Pop superstar Taylor Swift was celebrating Monday after winning a sexual assault lawsuit against a former radio DJ she accused of groping her.
A jury in Denver federal court deliberated for four hours before allowing her complaint that David Mueller had fondled her buttocks during a photo opportunity in 2013.
Swift was awarded the nominal $1 in damages she had asked for, capping an emotional day for the "Bad Blood" singer, who had broken down in tears during the closing arguments.
The 27-year-old diva issued a statement thanking the court and acknowledging her legal team for "fighting for me and anyone who feels silenced by a sexual assault."
"I acknowledge the privilege that I benefit from in life, in society and in my ability to shoulder the enormous cost of defending myself in a trial like this," she said.
"My hope is to help those whose voices should also be heard. Therefore, I will be making donations in the near future to multiple organizations that help sexual assault victims defend themselves."
The singer had turned away from the public gallery to wipe her eyes earlier in the day as Mueller's lawyer Gabriel McFarland questioned whether his client would have any reason to assault the star.
The singer's mother, Andrea Swift, also had tears in her eyes during the session as she handed her daughter tissues.
"I don't know what kind of person grabs or gropes a music superstar, but it's not that guy," McFarland told the court.
He repeatedly said the singer was wrong in her assertion that Mueller had stuck his hand under her skirt and "grabbed her bare ass cheek" during a meet-and-greet before Swift's gig at the Pepsi Center.
- 'No means no' -
Swift's aides complained to the DJ's radio station of the incident and he lost his job.
Mueller launched a $3 million lawsuit against Swift in 2015 for loss of earnings, arguing it was her allegations that had got him sacked, while the popstar counter-sued for sexual assault.
US District Judge William Martinez scaled back the case on Friday, ruling that there was no evidence for Mueller to be entitled to damages from Swift personally.

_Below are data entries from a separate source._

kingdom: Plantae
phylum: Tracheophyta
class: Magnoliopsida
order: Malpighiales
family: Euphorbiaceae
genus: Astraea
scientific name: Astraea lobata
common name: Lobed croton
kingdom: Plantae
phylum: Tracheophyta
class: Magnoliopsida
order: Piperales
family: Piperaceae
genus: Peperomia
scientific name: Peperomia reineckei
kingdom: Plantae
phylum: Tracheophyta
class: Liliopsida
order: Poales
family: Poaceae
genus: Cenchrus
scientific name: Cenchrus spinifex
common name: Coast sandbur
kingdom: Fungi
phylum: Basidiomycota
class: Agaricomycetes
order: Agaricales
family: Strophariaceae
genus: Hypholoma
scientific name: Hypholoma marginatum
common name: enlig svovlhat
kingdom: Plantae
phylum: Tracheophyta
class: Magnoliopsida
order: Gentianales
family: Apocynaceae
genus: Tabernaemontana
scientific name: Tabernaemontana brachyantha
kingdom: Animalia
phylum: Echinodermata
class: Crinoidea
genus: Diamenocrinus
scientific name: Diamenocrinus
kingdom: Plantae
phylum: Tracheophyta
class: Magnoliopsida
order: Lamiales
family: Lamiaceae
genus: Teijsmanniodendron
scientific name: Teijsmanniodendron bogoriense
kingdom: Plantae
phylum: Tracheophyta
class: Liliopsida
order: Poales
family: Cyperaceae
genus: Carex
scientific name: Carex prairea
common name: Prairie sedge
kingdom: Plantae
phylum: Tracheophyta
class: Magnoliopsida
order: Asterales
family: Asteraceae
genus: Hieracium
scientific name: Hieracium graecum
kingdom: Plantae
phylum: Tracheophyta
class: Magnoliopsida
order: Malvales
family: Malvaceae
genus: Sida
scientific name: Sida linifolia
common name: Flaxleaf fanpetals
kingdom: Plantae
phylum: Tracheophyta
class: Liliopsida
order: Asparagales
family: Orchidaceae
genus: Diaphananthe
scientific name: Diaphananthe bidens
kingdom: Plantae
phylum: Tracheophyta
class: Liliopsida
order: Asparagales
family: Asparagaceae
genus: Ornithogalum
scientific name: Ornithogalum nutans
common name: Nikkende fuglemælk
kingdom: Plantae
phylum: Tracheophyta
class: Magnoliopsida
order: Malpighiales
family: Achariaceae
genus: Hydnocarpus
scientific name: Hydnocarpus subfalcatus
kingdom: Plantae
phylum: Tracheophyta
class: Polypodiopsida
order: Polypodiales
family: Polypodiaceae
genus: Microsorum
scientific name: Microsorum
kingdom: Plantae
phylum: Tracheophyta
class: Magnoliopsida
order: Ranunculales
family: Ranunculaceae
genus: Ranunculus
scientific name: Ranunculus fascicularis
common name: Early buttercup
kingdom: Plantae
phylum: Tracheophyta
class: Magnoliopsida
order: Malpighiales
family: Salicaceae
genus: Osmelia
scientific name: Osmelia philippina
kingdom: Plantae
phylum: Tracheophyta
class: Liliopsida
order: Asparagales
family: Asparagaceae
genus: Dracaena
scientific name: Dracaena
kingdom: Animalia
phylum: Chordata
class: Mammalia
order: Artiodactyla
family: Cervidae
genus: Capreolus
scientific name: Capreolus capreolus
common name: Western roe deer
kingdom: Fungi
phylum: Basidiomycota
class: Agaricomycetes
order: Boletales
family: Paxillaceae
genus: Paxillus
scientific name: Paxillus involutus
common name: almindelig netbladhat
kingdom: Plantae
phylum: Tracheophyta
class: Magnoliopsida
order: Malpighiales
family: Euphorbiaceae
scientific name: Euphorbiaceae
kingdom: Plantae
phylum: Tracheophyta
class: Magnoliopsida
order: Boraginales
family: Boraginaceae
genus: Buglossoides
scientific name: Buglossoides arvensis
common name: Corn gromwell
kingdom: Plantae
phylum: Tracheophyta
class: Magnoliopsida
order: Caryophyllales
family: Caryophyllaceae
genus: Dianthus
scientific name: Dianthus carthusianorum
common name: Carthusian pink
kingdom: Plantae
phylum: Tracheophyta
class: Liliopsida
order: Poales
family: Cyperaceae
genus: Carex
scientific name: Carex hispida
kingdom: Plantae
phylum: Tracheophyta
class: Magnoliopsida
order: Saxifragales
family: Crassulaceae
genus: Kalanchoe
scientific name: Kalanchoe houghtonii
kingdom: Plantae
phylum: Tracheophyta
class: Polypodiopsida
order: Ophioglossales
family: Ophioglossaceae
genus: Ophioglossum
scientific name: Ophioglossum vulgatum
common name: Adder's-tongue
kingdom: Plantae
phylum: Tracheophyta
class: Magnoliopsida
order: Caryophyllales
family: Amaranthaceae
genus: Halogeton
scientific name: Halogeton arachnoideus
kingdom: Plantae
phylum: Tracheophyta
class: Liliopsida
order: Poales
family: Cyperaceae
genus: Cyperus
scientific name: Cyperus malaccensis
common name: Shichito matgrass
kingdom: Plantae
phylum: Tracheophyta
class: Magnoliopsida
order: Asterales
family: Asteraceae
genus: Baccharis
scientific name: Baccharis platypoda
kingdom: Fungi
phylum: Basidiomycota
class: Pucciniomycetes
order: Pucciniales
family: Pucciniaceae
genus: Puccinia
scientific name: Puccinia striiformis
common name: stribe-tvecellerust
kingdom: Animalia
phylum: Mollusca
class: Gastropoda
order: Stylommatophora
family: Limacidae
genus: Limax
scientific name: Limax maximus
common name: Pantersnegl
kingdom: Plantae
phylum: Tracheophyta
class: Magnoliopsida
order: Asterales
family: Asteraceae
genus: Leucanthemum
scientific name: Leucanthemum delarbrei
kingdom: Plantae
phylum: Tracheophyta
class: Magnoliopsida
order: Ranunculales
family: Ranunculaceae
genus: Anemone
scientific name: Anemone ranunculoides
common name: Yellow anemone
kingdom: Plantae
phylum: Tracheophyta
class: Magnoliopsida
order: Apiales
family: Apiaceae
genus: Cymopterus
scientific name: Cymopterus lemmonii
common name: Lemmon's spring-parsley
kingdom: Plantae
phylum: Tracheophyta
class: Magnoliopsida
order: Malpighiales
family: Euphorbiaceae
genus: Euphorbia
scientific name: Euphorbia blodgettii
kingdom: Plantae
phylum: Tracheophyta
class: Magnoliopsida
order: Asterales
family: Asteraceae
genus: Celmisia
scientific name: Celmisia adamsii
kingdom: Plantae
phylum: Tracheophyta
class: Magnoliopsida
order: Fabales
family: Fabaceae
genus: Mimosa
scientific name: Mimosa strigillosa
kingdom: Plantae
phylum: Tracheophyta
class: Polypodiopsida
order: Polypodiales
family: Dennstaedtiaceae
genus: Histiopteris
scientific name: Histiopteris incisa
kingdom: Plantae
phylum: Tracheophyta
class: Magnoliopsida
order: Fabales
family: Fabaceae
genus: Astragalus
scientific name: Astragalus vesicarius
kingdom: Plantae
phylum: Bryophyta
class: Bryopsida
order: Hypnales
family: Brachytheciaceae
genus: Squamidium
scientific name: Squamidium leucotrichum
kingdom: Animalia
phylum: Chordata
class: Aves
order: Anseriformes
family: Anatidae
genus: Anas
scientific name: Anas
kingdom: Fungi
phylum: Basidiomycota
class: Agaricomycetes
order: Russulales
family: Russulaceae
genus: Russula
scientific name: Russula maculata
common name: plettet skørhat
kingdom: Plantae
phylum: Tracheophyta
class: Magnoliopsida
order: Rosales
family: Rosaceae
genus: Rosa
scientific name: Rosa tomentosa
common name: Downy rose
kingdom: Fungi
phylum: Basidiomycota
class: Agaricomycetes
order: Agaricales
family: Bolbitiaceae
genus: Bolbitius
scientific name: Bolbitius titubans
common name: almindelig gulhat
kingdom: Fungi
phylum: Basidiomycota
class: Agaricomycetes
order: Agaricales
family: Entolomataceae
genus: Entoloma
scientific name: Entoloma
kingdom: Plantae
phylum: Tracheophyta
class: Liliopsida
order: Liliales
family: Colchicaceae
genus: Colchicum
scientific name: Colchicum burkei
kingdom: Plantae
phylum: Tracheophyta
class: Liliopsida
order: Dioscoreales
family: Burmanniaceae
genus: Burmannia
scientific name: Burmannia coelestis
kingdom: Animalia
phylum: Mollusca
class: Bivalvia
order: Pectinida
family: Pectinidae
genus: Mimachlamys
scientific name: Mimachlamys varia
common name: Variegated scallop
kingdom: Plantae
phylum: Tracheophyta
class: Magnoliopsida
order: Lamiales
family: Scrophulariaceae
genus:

The six woman, two-man jury ruled Monday that Swift's mother and radio consultant Frank Bell weren't liable for damages either.
Doug Baldridge, Swift's attorney, had told the jury in his closing arguments that the sole issue to be determined was whether someone like Mueller should be allowed to humiliate or assault a woman.
"Should aggressors like Mr. Mueller be allowed to sue their victims?" Baldridge asked the jury.
The dollar in damages Swift sought "is of immeasurable value," Baldridge said, adding: "It says 'no means no.' It tells every woman that they will decide what happens to their bodies."
Baldridge told reporters outside the courthouse that the jury had "knuckled down and did the right thing."
"Something really big happened here today. It took someone as prominent as Taylor Swift to stand up and say no," he said.
"This really means something for the one in four women who are victims of sexual assault."